FIGS. 1a to 3 are schematic diagrams showing cross sections of the photoelectric conversion element of the present invention. 1... Transparent front electrode, 2... Photoactive layer (1)
, 3... Photoactive layer (n), 4... Back electrode, end...
Front electrode support, 6... Back electrode support. Procedural amendment (Shark) November 22, 1988 Director General of the Japan Patent Office Yoshi 1) Relationship with Takeshi Moon Case Patent applicant name Date of amendment order for Ricoh Co., Ltd. 58 (Voluntary) (Attachment) (1) Specification The scope of the claims is summarized as follows. ``2. Claims: A photoelectric conversion element having a light-transmitting front electrode, a photoactive layer, and a back electrode, wherein the photoactive layer contains a small amount of a phenylenediamine compound represented by the following general formula. A photoelectric conversion element characterized by the general formula. However, in the above general formula, RI, R2, R3%
R4 is hydrogen, a substituted or unsubstituted aryl group, and R
1 and R2 and R3 and R4 may form a ring. ” (2) Page 5, lines 9-8 from the bottom, “Replace or...”

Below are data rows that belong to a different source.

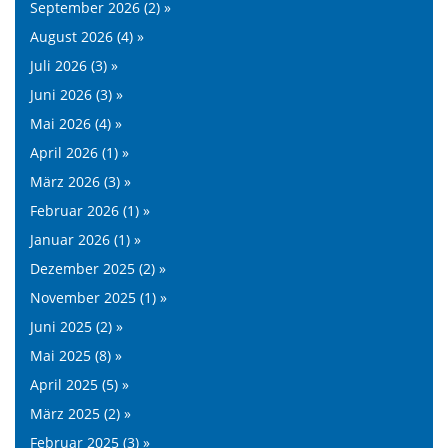
September 2026 (2) »
August 2026 (4) »
Juli 2026 (3) »
Juni 2026 (3) »
Mai 2026 (4) »
April 2026 (1) »
März 2026 (3) »
Februar 2026 (1) »
Januar 2026 (1) »
Dezember 2025 (2) »
November 2025 (1) »
Juni 2025 (2) »
Mai 2025 (8) »
April 2025 (5) »
März 2025 (2) »
Februar 2025 (3) »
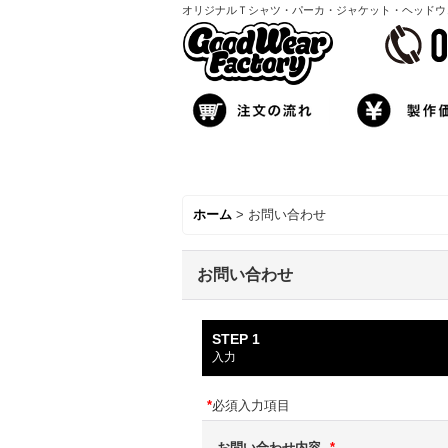
オリジナルＴシャツ・パーカ・ジャケット・ヘッドウェア製
ホーム
>
お問い合わせ
お問い合わせ
STEP 1
入力
*
必須入力項目
お問い合わせ内容
*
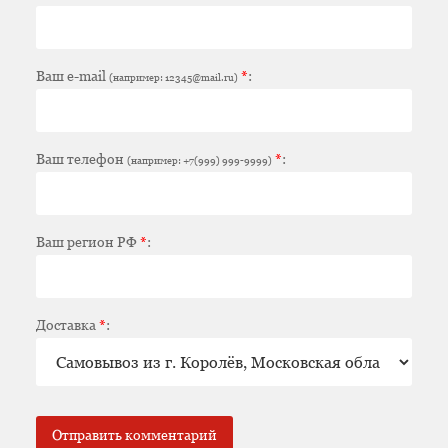
Ваш e-mail
*
:
(например: 12345@mail.ru)
Ваш телефон
*
:
(например: +7(999) 999-9999)
Ваш регион РФ
*
:
Доставка
*
:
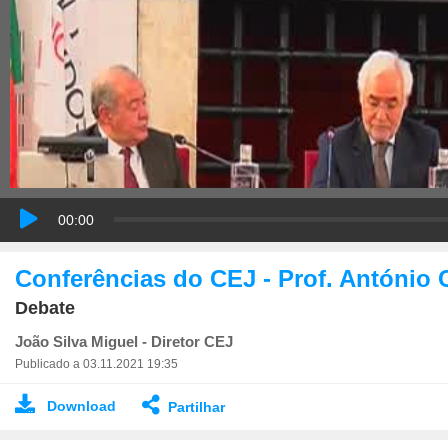
00:00
Conferências do CEJ - Prof. Antóni
Debate
João Silva Miguel - Diretor CEJ
Publicado a 03.11.2021 19:35
Download
Partilhar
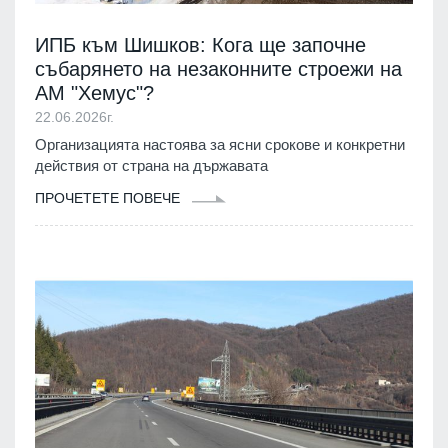
ИПБ към Шишков: Кога ще започне
събарянето на незаконните строежи на
АМ "Хемус"?
22.06.2026г.
Организацията настоява за ясни срокове и конкретни
действия от страна на държавата
ПРОЧЕТЕТЕ ПОВЕЧЕ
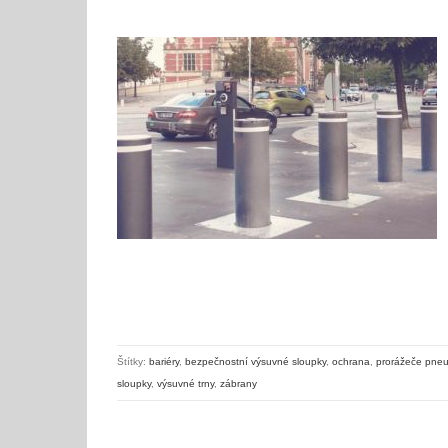
Bezpečnostní bariéry s vysokým stupněm ochrany
Štítky:
bariéry
,
bezpečnostní výsuvné sloupky
,
ochrana
,
prorážeče pneu
sloupky
,
výsuvné trny
,
zábrany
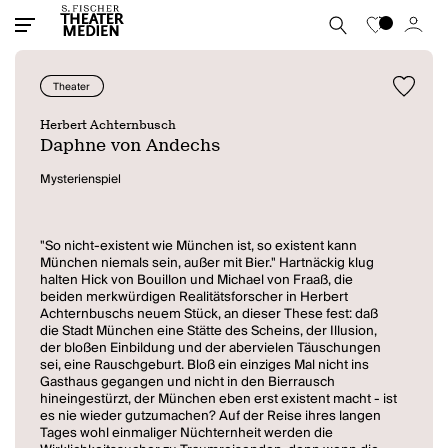
Theater
Herbert Achternbusch
Daphne von Andechs
Mysterienspiel
"So nicht-existent wie München ist, so existent kann
München niemals sein, außer mit Bier." Hartnäckig klug
halten Hick von Bouillon und Michael von Fraaß, die
beiden merkwürdigen Realitätsforscher in Herbert
Achternbuschs neuem Stück, an dieser These fest: daß
die Stadt München eine Stätte des Scheins, der Illusion,
der bloßen Einbildung und der abervielen Täuschungen
sei, eine Rauschgeburt. Bloß ein einziges Mal nicht ins
Gasthaus gegangen und nicht in den Bierrausch
hineingestürzt, der München eben erst existent macht - ist
es nie wieder gutzumachen? Auf der Reise ihres langen
Tages wohl einmaliger Nüchternheit werden die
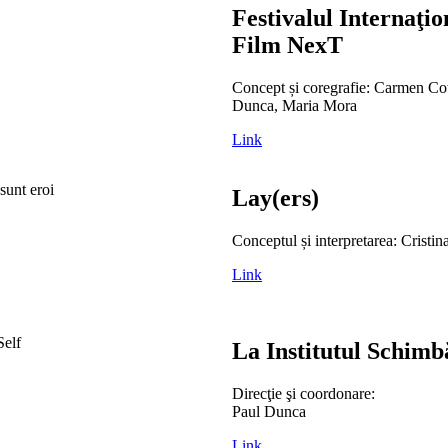
Festivalul Internaţio
Film NexT
Concept și coregrafie: Carmen Co
Dunca, Maria Mora
Link
Lay(ers)
Conceptul și interpretarea: Cristin
Link
La Institutul Schimb
Direcţie şi coordonare:
Paul Dunca
Link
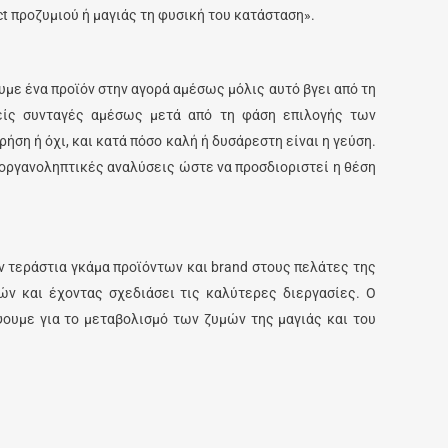
ct προζυμιού ή μαγιάς τη φυσική του κατάσταση».
με ένα προϊόν στην αγορά αμέσως μόλις αυτό βγει από τη
είς συνταγές αμέσως μετά από τη φάση επιλογής των
ήση ή όχι, και κατά πόσο καλή ή δυσάρεστη είναι η γεύση.
ι οργανοληπτικές αναλύσεις ώστε να προσδιοριστεί η θέση
ην τεράστια γκάμα προϊόντων και brand στους πελάτες της
χών και έχοντας σχεδιάσει τις καλύτερες διεργασίες. Ο
ψουμε για το μεταβολισμό των ζυμών της μαγιάς και του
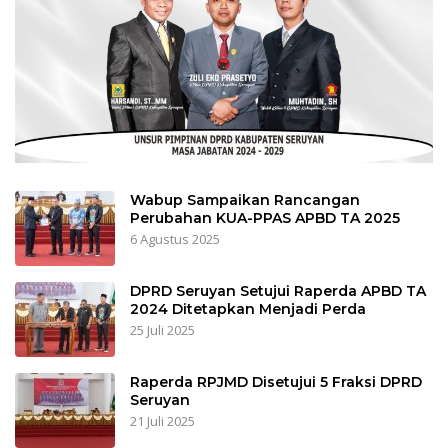
Wabup Sampaikan Rancangan
Perubahan KUA-PPAS APBD TA 2025
6 Agustus 2025
DPRD Seruyan Setujui Raperda APBD TA
2024 Ditetapkan Menjadi Perda
25 Juli 2025
Raperda RPJMD Disetujui 5 Fraksi DPRD
Seruyan
21 Juli 2025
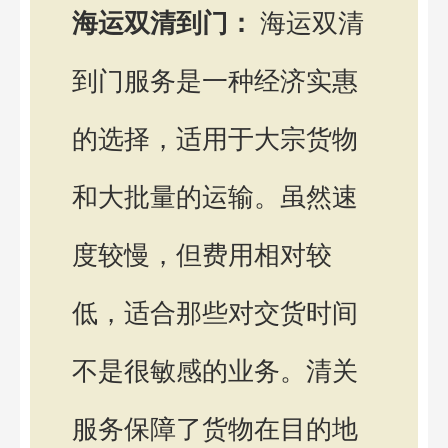
海运双清到门：
海运双清
到门服务是一种经济实惠
的选择，适用于大宗货物
和大批量的运输。虽然速
度较慢，但费用相对较
低，适合那些对交货时间
不是很敏感的业务。清关
服务保障了货物在目的地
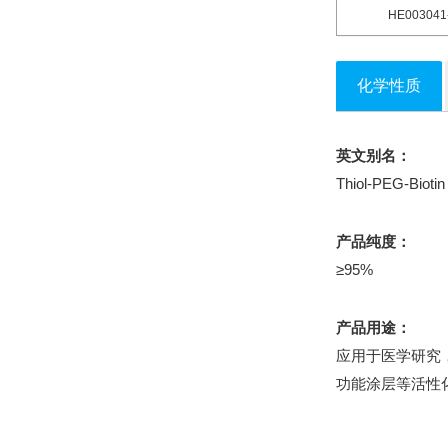
HE003041
化学性质
英文别名：
Thiol-PEG-Biotin
产品纯度：
≥95%
产品用途：
应用于医学研究
功能涂层等活性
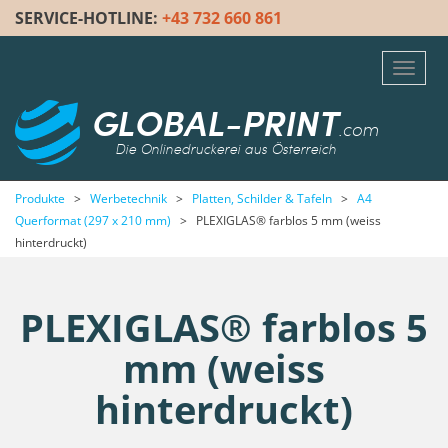
SERVICE-HOTLINE:
+43 732 660 861
Toggl
navig
GLOBAL-PRINT
.com
Die Onlinedruckerei aus Österreich
Produkte
>
Werbetechnik
>
Platten, Schilder & Tafeln
>
A4
Querformat (297 x 210 mm)
>
PLEXIGLAS® farblos 5 mm (weiss
hinterdruckt)
PLEXIGLAS® farblos 5
mm (weiss
hinterdruckt)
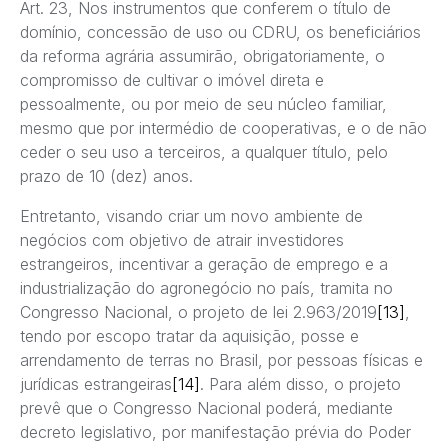
Art. 23, Nos instrumentos que conferem o título de
domínio, concessão de uso ou CDRU, os beneficiários
da reforma agrária assumirão, obrigatoriamente, o
compromisso de cultivar o imóvel direta e
pessoalmente, ou por meio de seu núcleo familiar,
mesmo que por intermédio de cooperativas, e o de não
ceder o seu uso a terceiros, a qualquer título, pelo
prazo de 10 (dez) anos.
Entretanto, visando criar um novo ambiente de
negócios com objetivo de atrair investidores
estrangeiros, incentivar a geração de emprego e a
industrialização do agronegócio no país, tramita no
Congresso Nacional, o projeto de lei 2.963/2019
[13]
,
tendo por escopo tratar da aquisição, posse e
arrendamento de terras no Brasil, por pessoas físicas e
jurídicas estrangeiras
[14]
. Para além disso, o projeto
prevê que o Congresso Nacional poderá, mediante
decreto legislativo, por manifestação prévia do Poder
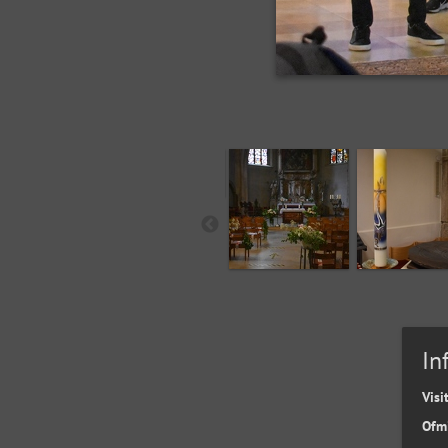
In
Visi
Ofm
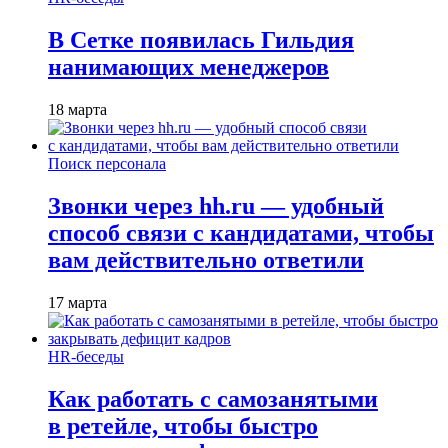
В Сетке появилась Гильдия
нанимающих менеджеров
18 марта
Поиск персонала
Звонки через hh.ru — удобный
способ связи с кандидатами, чтобы
вам действительно ответили
17 марта
HR-беседы
Как работать с самозанятыми
в ретейле, чтобы быстро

・Delete "alkyl group". (3) Page 12, lines 1 and 2, "Unsubstituted or . . . alkyl group," is deleted. (4) The descriptions on page 13, lines 1-2 and lines 8-11 are deleted. (5) ``Correction'' on page 15, line 4 of the specification shall be corrected to ``complementary color.'' (6) Similarly, "additive" in the following section should be corrected to "additive." 2 lines below the chemical formula on the top of page 18, 4th line from the bottom on page 19, 8th line from the bottom on page 20, 3rd line from the bottom on page 21, 3rd line on page 25, 7th line from the bottom, (7) Similarly, "sample containing similar additives" in the following section should be corrected to "similar sample." Page 20, last line, page 22, line 9, page 23, line 1, 5th line from the bottom, page 24, line 3 from "Example 7" (8), also page 21 "Example 1" in the third line from the bottom is corrected to "Example 3". (9) Same, second line from the bottom, correct r600J to r580J. Similarly, the ending line r 1.45J is corrected to r 1.55J.

Claims (1)

[Scope of Claims] A photoelectric conversion element having a translucent front electrode, a photoactive layer, and a back electrode, wherein the photoactive layer at least comprises:
A photoelectric conversion element characterized by containing a phenylenediamine compound represented by the following general formula. General formula ▲ There are mathematical formulas, chemical formulas, tables, etc. ▼ However, in the above general formula, R_1, R_2, R_3
, R_4 is hydrogen, a substituted or unsubstituted alkyl group, or a substituted or unsubstituted aryl group, and R_1 and R_2 and R_3 and R_4 may form a ring.